__REQUIREMENT__
Every line of the following records that includes "viết" should be copied.

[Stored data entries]
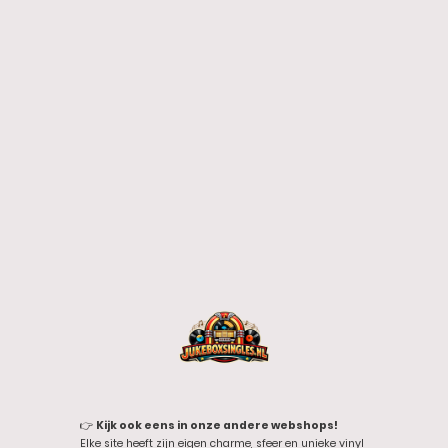
👉
Kijk ook eens in onze andere webshops!
Elke site heeft zijn eigen charme, sfeer en unieke vinyl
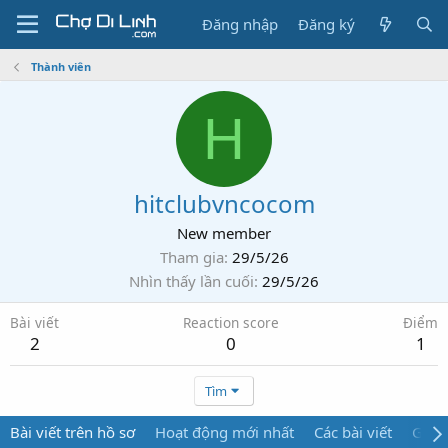
Đăng nhập
Đăng ký
Thành viên
H
hitclubvncocom
New member
Tham gia
29/5/26
Nhìn thấy lần cuối
29/5/26
Bài viết
Reaction score
Điểm
2
0
1
Tìm
Bài viết trên hồ sơ
Hoạt động mới nhất
Các bài viết
Giới 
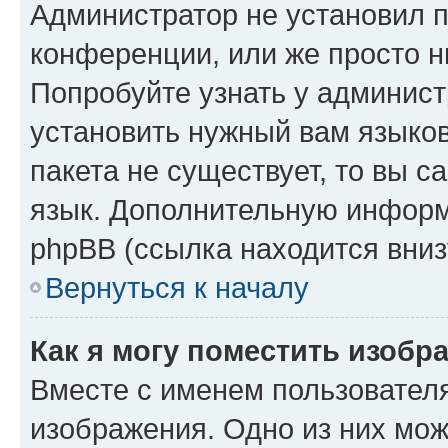
Администратор не установил 
конференции, или же просто н
Попробуйте узнать у админист
установить нужный вам языков
пакета не существует, то вы 
язык. Дополнительную информ
phpBB (ссылка находится вниз
Вернуться к началу
Как я могу поместить изобр
Вместе с именем пользователя
изображения. Одно из них мож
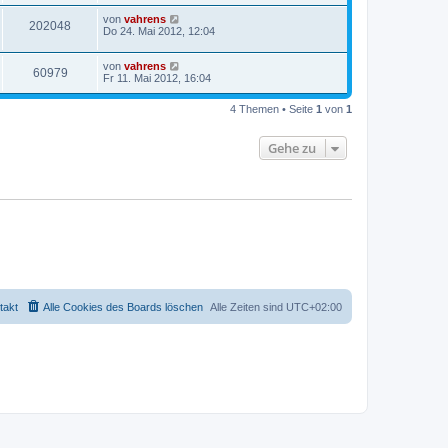
von
vahrens
202048
Do 24. Mai 2012, 12:04
von
vahrens
60979
Fr 11. Mai 2012, 16:04
4 Themen • Seite
1
von
1
Gehe zu
takt
Alle Cookies des Boards löschen
Alle Zeiten sind
UTC+02:00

__YOUR SOLUTION__
Bài viết
Bài viết trên hồ sơ
Các bài viết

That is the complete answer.